FROM THEORY TO PRACTICE
In their article "Shakespeare through the Lens of a New Age," Linda Tabers-Kwak and Timothy U. Kaufman explain, "English teachers constantly seek to bring relevance to Shakespeare's works, and if we agree with Rosenblatt that our role is to help students ‘gain a broader and deeper insight through literature itself' (107), then we must utilize ways to take the best that literature can offer-Shakespeare, for instance-and help students truly embrace the text in a way that they deem relevant and worthwhile to the age in which they live" (73). Music and advice columns provide, according to Tabers-Kwak and Kaufman, a gateway to Shakespeare that allows students to focus "a perspective about Elizabethan drama through a twenty-first century lens" (71). This popular-culture lens ultimately "remov[es] Shakespeare's ‘unapproachable' stigma . . . and promises to open more investigative doors for student exploration among all levels" (73).

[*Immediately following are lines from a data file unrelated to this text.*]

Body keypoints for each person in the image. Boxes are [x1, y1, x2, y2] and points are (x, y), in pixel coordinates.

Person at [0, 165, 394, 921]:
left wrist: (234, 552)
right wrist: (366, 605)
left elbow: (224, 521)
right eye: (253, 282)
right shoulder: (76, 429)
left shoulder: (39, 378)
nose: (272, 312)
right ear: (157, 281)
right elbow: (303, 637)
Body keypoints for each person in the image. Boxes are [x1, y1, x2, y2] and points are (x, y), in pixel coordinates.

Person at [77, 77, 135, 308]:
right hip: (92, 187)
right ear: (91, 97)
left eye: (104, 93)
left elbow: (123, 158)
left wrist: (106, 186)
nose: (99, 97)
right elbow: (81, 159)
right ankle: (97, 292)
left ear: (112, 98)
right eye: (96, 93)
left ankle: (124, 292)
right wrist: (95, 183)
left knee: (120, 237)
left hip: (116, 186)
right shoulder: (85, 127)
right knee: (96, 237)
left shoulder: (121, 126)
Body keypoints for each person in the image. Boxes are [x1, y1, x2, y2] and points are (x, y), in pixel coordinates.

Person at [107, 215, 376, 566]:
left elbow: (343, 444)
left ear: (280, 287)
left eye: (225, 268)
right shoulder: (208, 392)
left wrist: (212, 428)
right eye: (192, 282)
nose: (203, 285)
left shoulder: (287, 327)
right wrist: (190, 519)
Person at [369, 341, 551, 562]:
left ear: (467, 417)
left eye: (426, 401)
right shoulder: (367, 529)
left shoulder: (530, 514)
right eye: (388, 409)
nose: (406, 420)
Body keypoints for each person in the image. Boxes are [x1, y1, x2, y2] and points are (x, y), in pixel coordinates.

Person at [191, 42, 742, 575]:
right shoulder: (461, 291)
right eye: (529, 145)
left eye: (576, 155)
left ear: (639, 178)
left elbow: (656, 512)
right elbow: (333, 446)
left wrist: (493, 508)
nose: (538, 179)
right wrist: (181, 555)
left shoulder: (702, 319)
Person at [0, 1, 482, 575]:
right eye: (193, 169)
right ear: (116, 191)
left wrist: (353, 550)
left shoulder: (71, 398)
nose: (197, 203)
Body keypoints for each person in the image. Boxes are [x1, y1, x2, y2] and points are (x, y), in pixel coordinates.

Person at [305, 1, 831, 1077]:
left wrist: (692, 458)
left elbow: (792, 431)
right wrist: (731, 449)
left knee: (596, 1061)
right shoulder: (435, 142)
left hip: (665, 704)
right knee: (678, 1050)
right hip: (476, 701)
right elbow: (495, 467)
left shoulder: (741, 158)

This lesson plan focuses on connecting popular culture (music and advice columns) to a short passage from Hamlet, giving students the opportunity to investigate Shakespeare's language and ideas in a concentrated and specific situation. As Michael Milburn explains, "tackling an entire play, trying to elucidate language, plot, and historical context all at once" can be overwhelming to students (76). Middle school students, he suggests, can have a more positive experience with Shakespeare's language by studying a specific Shakespearean speech, removed from plot and historical context. Students can then focus on interpreting the structure and language of Shakespeare in a concentrated exploration.
Further Reading
Milburn, Michael. "Selling Shakespeare." English Journal 92.1 (September 2002): 274-79.
Tabers-Kwak, Linda, and Timothy U. Kaufman. "Shakespeare through the Lens of a New Age." English Journal 92.1 (September 2002): 69-73.